Exercise can help prevent, manage type 2 diabetes

If you or someone you know is trying to manage type 2 diabetes or working to prevent the condition altogether, exercise is a crucial step in making that goal a reality. The long-term benefits of regular exercise on blood sugar levels are real and unquestionable.

More than 1-in-3 adults deal with prediabetes or type 2 diabetes. Increased physical activity can help to reverse the effects of abnormal blood glucose control. Fortunately, exercising for blood sugar control and insulin health doesn’t have to be complicated.

According to the American Diabetes Association, adults with type 2 diabetes or prediabetes should perform at least 150 minutes, that is 2 ½ hours, of moderate to vigorous intensity physical activity every week. Ideally, weekly exercise would be spread over at least three days with no more than two days passing without some form of active movement. Consistent exercise is the key to controlling this disease.

Get support from your healthcare team. Talk to your primary care physician or endocrinologist before beginning an exercise program. This will help you choose a form of exercise that is best suited for any coexisting health conditions you may be dealing with, such as heart disease or diabetic neuropathy.

If you’re new to exercise, start slow, go easy on yourself. If 150 minutes per week seems like a lot, start with a goal of 45 minutes of exercise for the week, then 60, then 75 and continue until you hit and maintain the goal of 150 minutes. In addition to being one of the best ways to stay motivated to exercise when you have diabetes, this gradual increase of exercise will reduce the risk of aches, pains and injury.

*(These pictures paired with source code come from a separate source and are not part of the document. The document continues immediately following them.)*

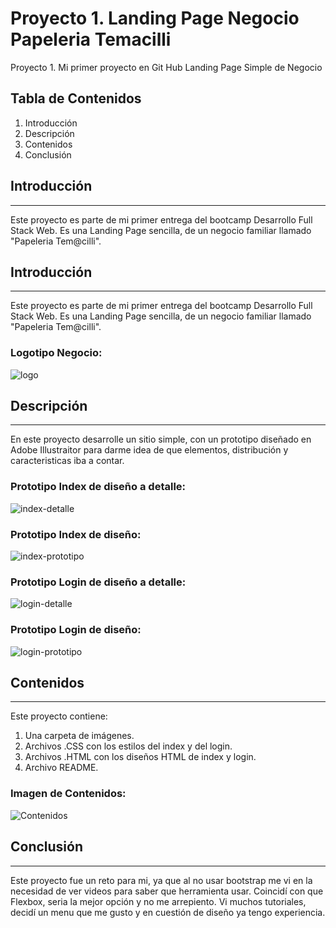 # Proyecto 1. Landing Page Negocio Papeleria Temacilli
 Proyecto 1. Mi primer proyecto en Git Hub Landing Page Simple de Negocio

## Tabla de Contenidos
1. Introducción
2. Descripción
3. Contenidos
4. Conclusión

## Introducción
***
Este proyecto es parte de mi primer entrega del bootcamp Desarrollo Full Stack Web.
Es una Landing Page sencilla, de un negocio familiar llamado "Papeleria Tem@cilli".

## Introducción
***
Este proyecto es parte de mi primer entrega del bootcamp Desarrollo Full Stack Web.
Es una Landing Page sencilla, de un negocio familiar llamado "Papeleria Tem@cilli".
### Logotipo Negocio:
![logo](https://user-images.githubusercontent.com/111624621/191636749-269eea48-8549-46d5-b7b4-ec4df0aca834.png)

## Descripción
***
En este  proyecto desarrolle un sitio simple, con un prototipo diseñado en Adobe Illustraitor para darme idea de que elementos, distribución y caracteristicas iba a contar.
### Prototipo Index de diseño a detalle:
![index-detalle](https://user-images.githubusercontent.com/111624621/191643015-d96c6642-9d12-451b-bd6f-60a98065a06a.png)

### Prototipo Index de diseño:
![index-prototipo](https://user-images.githubusercontent.com/111624621/191643019-edfa2b02-76dd-48c4-8846-e81dbe115e8d.png)

### Prototipo Login de diseño a detalle:
![login-detalle](https://user-images.githubusercontent.com/111624621/191643123-0f678508-8607-4906-999d-3ce12059bf1a.png)

### Prototipo Login de diseño:
![login-prototipo](https://user-images.githubusercontent.com/111624621/191643126-de74b1fa-81b3-4698-a33a-b78df7a65eb2.png)

## Contenidos
***
Este proyecto contiene:
1. Una carpeta de imágenes.
2. Archivos .CSS con los estilos del index y del login.
3. Archivos .HTML con los diseños HTML de index y login.
4. Archivo README.

### Imagen de Contenidos:
![Contenidos](https://user-images.githubusercontent.com/111624621/191643657-005f7d96-5265-4362-beab-40ead2026714.png)

## Conclusión
***
Este proyecto fue un reto para mi, ya que al no usar bootstrap me vi en la necesidad de ver videos para saber que herramienta usar. Coincidí con que Flexbox, seria la mejor opción y no me arrepiento. Vi muchos tutoriales, decidí un menu que me gusto y en cuestión de diseño ya tengo experiencia.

Weekly workouts should include resistance, or strength, training at least two or three days, preferably on nonconsecutive days. Research shows performing both aerobic, also known as cardiovascular, exercise and strength training is far more beneficial at improving blood sugar control and insulin health than either type of exercise alone.

Exercise helps manage prediabetes and type 2 diabetes by lowering blood glucose levels and improving insulin sensitivity throughout the body. Active movement triggers the uptake of glucose from the bloodstream into the working muscles and organs. People with elevated blood sugar levels can benefit from walks after meals.

Building muscle when it comes to blood sugar management is consistently underrated. After a meal, close to 75% of the glucose in your body goes to the muscles. The lower your muscle mass is, the more you limit the capacity to clear the sugar from the bloodstream. On the flip side, the more muscle you maintain throughout the aging process, the more insulin receptors you have to lower the sugar levels in the blood.

Although nutrition is the main driver of weight loss, the addition of weekly exercise allows for far greater outcomes. Exercise both burns calories and helps the body maintain lean muscle, which often decreases when limiting calories. Get moving.